Task item – Among the entries below, find every line that contains the string "numOctaves", then copy it.

---- Task input

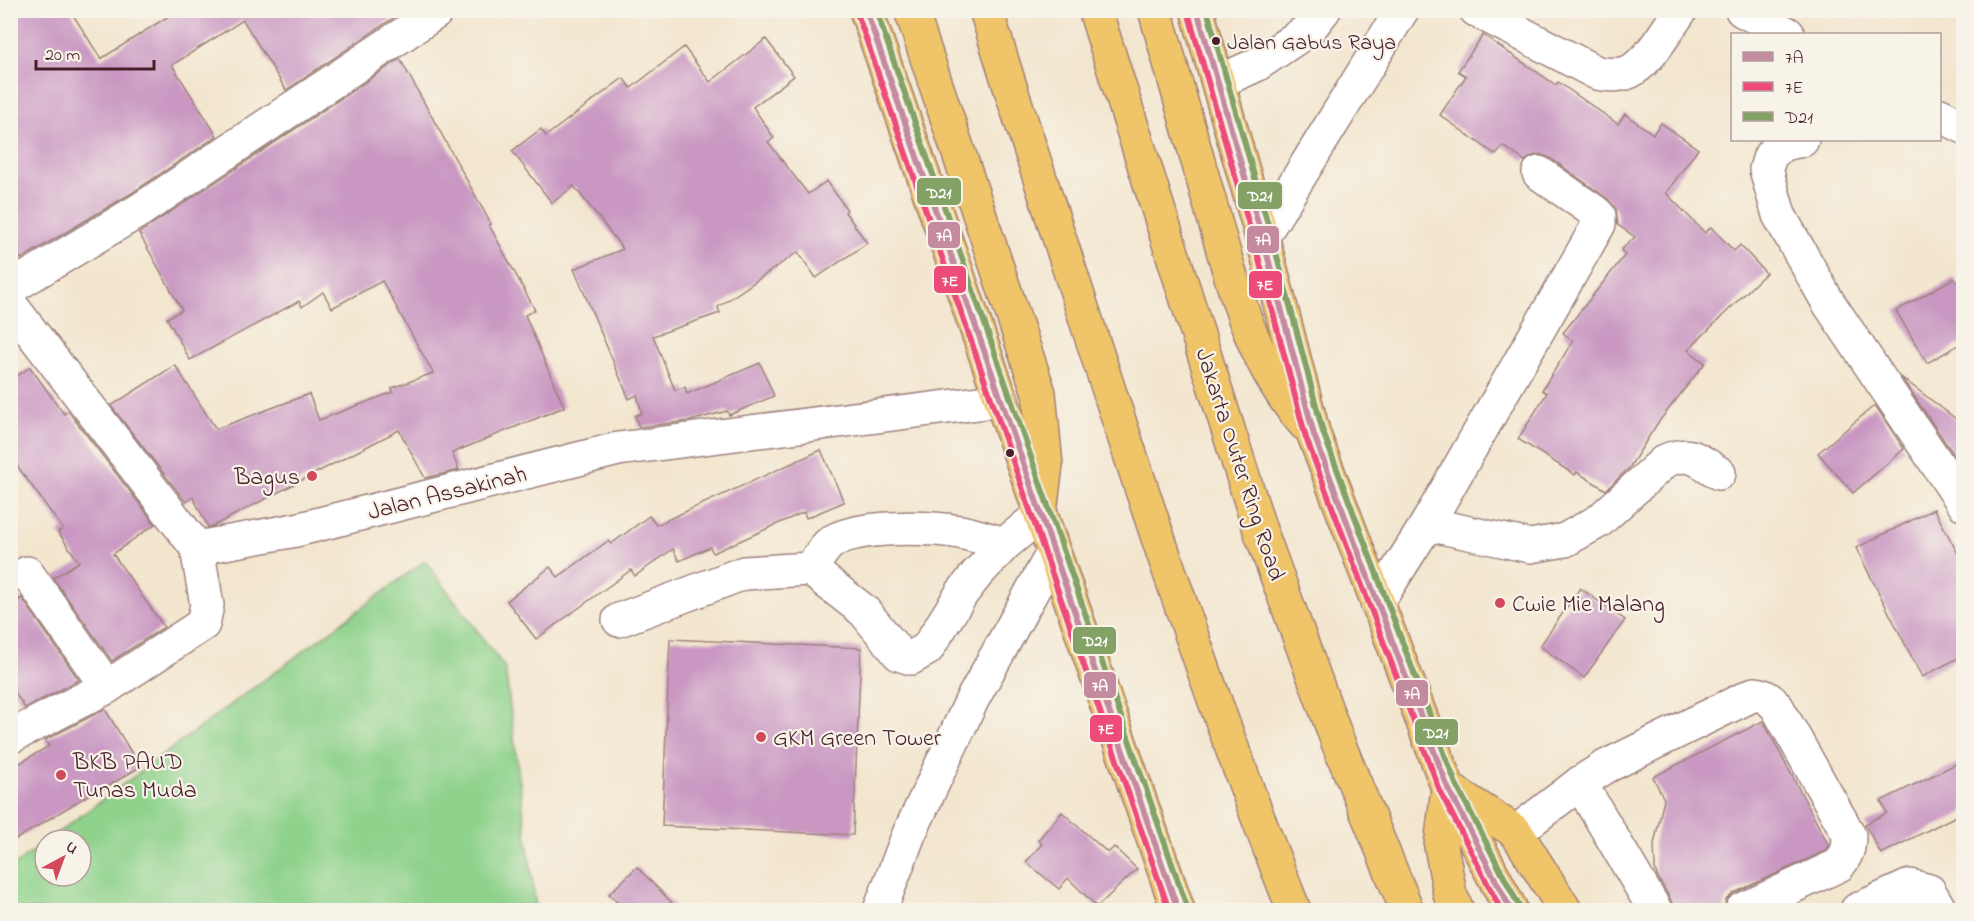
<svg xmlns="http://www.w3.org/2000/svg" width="1974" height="921" font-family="'Indie Flower',sans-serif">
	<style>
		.green { fill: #8ed28b; stroke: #6c785b; stroke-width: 1.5 }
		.building { fill: #c997c2 }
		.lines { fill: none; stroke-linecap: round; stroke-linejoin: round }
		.minor-casing { stroke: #9e827d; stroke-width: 36 }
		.highway-casing { stroke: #9e827d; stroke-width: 36 }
		.minor { stroke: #fff; stroke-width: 33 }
		.highway { stroke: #f0c469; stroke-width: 33 }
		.bus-1-casing { stroke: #f7f3e8; stroke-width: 10 }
		.bus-2-casing { stroke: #f7f3e8; stroke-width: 10 }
		.bus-3-casing { stroke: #f7f3e8; stroke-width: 10 }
		.bus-1 { stroke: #c48aa0; stroke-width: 6 }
		.bus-2 { stroke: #ed4c78; stroke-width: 6 }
		.bus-3 { stroke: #84a166; stroke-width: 6 }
		.bus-dot { fill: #4a1f2b; stroke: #f7f3e8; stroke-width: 2 }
		.poi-dot { fill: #d1495b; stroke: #f7f3e8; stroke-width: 2 }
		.labels { text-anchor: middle; stroke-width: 4.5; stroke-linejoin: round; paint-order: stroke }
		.bus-label { font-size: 22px; fill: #4a1f2b; stroke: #f7f3e8; text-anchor: start }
		.street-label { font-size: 24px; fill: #4a1f2b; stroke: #f7f3e8 }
		.poi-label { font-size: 24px; fill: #4a1f2b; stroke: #f7f3e8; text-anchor: start }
		.line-badge { stroke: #f7f3e8; stroke-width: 2 }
		.badge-label { font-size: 16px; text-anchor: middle; font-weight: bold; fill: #fff }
	</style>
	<rect width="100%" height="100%" fill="#f7f3e8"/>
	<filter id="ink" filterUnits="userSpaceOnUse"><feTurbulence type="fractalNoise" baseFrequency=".0167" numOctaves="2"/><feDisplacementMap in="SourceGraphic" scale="12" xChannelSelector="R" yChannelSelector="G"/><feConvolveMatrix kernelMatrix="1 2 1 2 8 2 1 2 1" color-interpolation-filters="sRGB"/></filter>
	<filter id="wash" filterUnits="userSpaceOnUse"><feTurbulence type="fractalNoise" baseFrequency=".008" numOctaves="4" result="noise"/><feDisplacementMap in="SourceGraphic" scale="24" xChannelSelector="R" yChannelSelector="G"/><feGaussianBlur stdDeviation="1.35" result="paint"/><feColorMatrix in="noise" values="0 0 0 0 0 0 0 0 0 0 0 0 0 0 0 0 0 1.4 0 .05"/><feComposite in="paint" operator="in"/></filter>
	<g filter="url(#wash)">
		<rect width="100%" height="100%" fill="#f3e6cf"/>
		<path class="green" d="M425,561L505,668L536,910H11V868L45,842V876H81V840H48Z"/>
		<g id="blocks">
			<g class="building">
				<path d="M10,10H70L101,59L178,10H405L286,90L243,20L172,65L217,136L130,194L21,259L10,242Z"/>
				<path d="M1483,35L1556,85L1558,82L1618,124L1625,114L1653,134L1661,123L1698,149L1666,193L1705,233L1711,227L1734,251L1740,245L1766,273L1688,350L1705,363L1657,424L1629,468L1606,490L1577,472L1575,475L1518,439L1547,393L1542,390L1573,341L1563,333L1625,255L1621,250L1635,237L1618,225L1616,209L1608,199L1550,158L1540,154L1532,156L1525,161L1503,146L1496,155L1440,115L1466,76L1458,71Z"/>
				<path d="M766,39L794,76L753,107L774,138L768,142L808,194L827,181L847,210L845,212L867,243L816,278L798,252L718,307L720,313L653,336L675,390L685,387L687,394L760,363L774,396L729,415L727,411L690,421L639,427L635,416L642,413L637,395L629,399L574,269L623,249L574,186L552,203L512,151L541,129L546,136L623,78L631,88L684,47L710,82Z"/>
				<path d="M400,59L491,224L489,225L535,310L525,315L564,407L452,453L459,470L425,478L399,430L213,526L208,527L193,497L186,502L111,406L175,365L216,429L309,394L319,420L393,392L392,388L433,373L382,281L332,308L323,292L302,307L299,301L190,360L167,318L182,310L139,233Z"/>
				<path d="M1954,278L1964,295V342L1927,363L1896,311Z"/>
				<path d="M30,367L64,414L68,411L155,524L113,554L164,627L112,661L53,578L79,562L58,532L63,529L10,456V381Z"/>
				<path d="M1901,377L1964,425V469L1962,467Z"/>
				<path d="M1875,405L1904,449L1853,493L1818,453Z"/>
				<path d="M821,450L844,502L806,518L804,512L713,553L710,547L679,561L673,549L635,576L631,570L536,639L507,601L550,567L558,577L608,541L611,544L649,516L656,525Z"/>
				<path d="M1934,509L1964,565V655L1922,677L1856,548Z"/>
				<path d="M1580,588L1625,620L1584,678L1540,646Z"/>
				<path d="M22,598L79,680L25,708L10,685V605Z"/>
				<path d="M670,639L861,648L853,835L662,826Z"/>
				<path d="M105,709L140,767L100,791L98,789L10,843V769L49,746L45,740Z"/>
				<path d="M1763,721L1829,846L1827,850L1734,893L1726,900L1724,910H1674L1671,900L1657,876L1655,868L1654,844L1664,799L1653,777Z"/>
				<path d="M1964,760V812L1881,854L1865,824L1887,813L1881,801Z"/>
				<path d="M1062,812L1108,853L1114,847L1137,869L1097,907L1068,878L1059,889L1026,862L1042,844L1038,840Z"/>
				<path d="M637,867L679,910H625L609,894Z"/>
			</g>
		</g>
	</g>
	<g filter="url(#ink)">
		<use href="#blocks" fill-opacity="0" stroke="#9e827d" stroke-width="1.5"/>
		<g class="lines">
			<g class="minor-casing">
				<g id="minor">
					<path d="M1476,10L1597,73C1609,75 1623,77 1634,69C1653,56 1667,29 1681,10"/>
					<path d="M1742,10L1788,34"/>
					<path d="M1218,82L1256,65L1308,30L1324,10"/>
					<path d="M1940,115L1964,127"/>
					<path d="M1802,140L1782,144L1770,156L1766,169L1779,215L1828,302L1964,504"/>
					<path d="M1262,237L1402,10"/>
					<path d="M10,288L140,210L435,13"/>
					<path d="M10,304L197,548L207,605L203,624L107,687L10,737"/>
					<path d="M1427,524L1530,546L1565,540L1599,521L1665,461C1691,450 1698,460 1719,473"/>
					<path d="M197,548L296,530L618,449L1002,400"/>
					<path d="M810,569C817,561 824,546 833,541C861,525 929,527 960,532C975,535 990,540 1005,544"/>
					<path d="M27,573L107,687"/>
					<path d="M1377,603L1427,524L1599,224V216L1595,212L1539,173"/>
					<path d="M619,620L744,573L810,569L864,611L899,654L911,658L927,649L962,593L977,574L1005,544L1040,515"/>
					<path d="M1580,783L1655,910"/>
					<path d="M1516,832L1580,783L1605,767L1754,694C1765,695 1770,699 1777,707L1849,835C1849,849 1847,854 1839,865L1742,910"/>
					<path d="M880,910L909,834L972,700L1053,553"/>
					<path d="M1857,910L1910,886L1929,891L1940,910"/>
				</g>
			</g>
			<g class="highway-casing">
				<g id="highway">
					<path d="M866,10L1178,910"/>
					<path d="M911,10L1039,393L1046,465L1041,504"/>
					<path d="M986,10L1012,93C1102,367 1187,643 1294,910"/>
					<path d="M1095,10L1260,530L1339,745L1407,910"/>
					<path d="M1155,10C1173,74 1191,137 1209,200C1231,278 1250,362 1305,424"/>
					<path d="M1197,10L1268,258L1314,435L1448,788L1511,910"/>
					<path d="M1448,788L1441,846L1450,894L1457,910"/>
					<path d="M1449,789L1516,832L1565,910"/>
				</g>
			</g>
			<use href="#minor" class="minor"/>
			<use href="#highway" class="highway"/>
			<g class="bus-1-casing">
				<g id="bus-1">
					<path d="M866,10L1178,910"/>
					<path d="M1197,10L1268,258L1314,435L1448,788L1511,910"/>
				</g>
			</g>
			<g class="bus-2-casing">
				<g id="bus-2">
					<path d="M1188,12L1259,260L1306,438L1440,791L1501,910"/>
					<path d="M857,13L1169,910"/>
				</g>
			</g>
			<g class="bus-3-casing">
				<g id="bus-3">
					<path d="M876,10L1187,907"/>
					<path d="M1207,10L1277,256L1323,432L1456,784L1519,906"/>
				</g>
			</g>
			<use href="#bus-1" class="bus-1"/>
			<use href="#bus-2" class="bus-2"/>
			<use href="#bus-3" class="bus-3"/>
		</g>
	</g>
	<g class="bus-dot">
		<circle cx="1216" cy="41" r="5"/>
		<circle cx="1010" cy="453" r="5"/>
	</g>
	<g class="poi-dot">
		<circle cx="312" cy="476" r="6"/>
		<circle cx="1500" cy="603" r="6"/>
		<circle cx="761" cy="737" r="6"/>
		<circle cx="61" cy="775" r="6"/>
	</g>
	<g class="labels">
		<g class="bus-label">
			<text x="1227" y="49">Jalan Gabus Raya</text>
		</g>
		<g class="street-label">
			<text transform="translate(1241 464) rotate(72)" y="8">Jakarta Outer Ring Road</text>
			<text transform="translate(447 492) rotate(-14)" y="8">Jalan Assakinah</text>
		</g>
		<g class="poi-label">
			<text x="300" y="484" text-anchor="end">Bagus</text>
			<text x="1512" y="611">Cwie Mie Malang</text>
			<text x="773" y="745">GKM Green Tower</text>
			<text x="73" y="769">BKB PAUD<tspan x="73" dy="28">Tunas Muda</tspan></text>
		</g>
	</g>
	<g class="line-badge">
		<rect x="916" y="177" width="46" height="29" rx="6" fill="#84a166"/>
		<rect x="1237" y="181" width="46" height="29" rx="6" fill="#84a166"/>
		<rect x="927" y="221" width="34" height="28" rx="6" fill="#c48aa0"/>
		<rect x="1246" y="225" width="34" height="29" rx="6" fill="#c48aa0"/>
		<rect x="933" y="265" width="34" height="29" rx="6" fill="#ed4c78"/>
		<rect x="1248" y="270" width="35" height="29" rx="6" fill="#ed4c78"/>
		<rect x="1072" y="626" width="45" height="29" rx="6" fill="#84a166"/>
		<rect x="1083" y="671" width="34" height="28" rx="6" fill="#c48aa0"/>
		<rect x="1395" y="679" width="34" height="28" rx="6" fill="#c48aa0"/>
		<rect x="1089" y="714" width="34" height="29" rx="6" fill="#ed4c78"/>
		<rect x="1414" y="718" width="45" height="28" rx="6" fill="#84a166"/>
	</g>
	<g class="badge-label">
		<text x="939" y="198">D21</text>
		<text x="1260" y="201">D21</text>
		<text x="944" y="241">7A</text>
		<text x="1263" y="245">7A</text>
		<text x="950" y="286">7E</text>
		<text x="1265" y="290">7E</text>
		<text x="1095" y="646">D21</text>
		<text x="1100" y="691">7A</text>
		<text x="1412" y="699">7A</text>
		<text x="1106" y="734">7E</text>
		<text x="1436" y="738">D21</text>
	</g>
	<rect width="1974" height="921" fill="none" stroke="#f7f3e8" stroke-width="36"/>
	<rect x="1731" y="33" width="210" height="108" fill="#f7f3e8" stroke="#b29e9c" stroke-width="1.5"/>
	<rect x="1743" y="52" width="30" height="9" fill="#c48aa0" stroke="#b29e9c" stroke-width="1.5"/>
	<text x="1785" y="63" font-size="18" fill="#4a1f2b">7A</text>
	<rect x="1743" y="82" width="30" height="9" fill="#ed4c78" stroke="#b29e9c" stroke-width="1.5"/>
	<text x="1785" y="93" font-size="18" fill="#4a1f2b">7E</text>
	<rect x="1743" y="112" width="30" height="9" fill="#84a166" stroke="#b29e9c" stroke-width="1.5"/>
	<text x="1785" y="123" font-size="18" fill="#4a1f2b">D21</text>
	<g transform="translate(63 858) rotate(41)"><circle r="28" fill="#f7f3e8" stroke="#b29e9c" stroke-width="1.5"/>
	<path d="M0-4.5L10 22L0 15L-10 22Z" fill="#d1495b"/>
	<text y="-9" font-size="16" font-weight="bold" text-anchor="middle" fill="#4a1f2b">U</text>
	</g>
	<path d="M36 60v9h118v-9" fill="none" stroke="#4a1f2b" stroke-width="3"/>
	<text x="45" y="60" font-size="18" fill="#4a1f2b" stroke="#f7f3e8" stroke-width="4.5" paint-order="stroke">20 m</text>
</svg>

--------

Response –
	<filter id="ink" filterUnits="userSpaceOnUse"><feTurbulence type="fractalNoise" baseFrequency=".0167" numOctaves="2"/><feDisplacementMap in="SourceGraphic" scale="12" xChannelSelector="R" yChannelSelector="G"/><feConvolveMatrix kernelMatrix="1 2 1 2 8 2 1 2 1" color-interpolation-filters="sRGB"/></filter>
	<filter id="wash" filterUnits="userSpaceOnUse"><feTurbulence type="fractalNoise" baseFrequency=".008" numOctaves="4" result="noise"/><feDisplacementMap in="SourceGraphic" scale="24" xChannelSelector="R" yChannelSelector="G"/><feGaussianBlur stdDeviation="1.35" result="paint"/><feColorMatrix in="noise" values="0 0 0 0 0 0 0 0 0 0 0 0 0 0 0 0 0 1.4 0 .05"/><feComposite in="paint" operator="in"/></filter>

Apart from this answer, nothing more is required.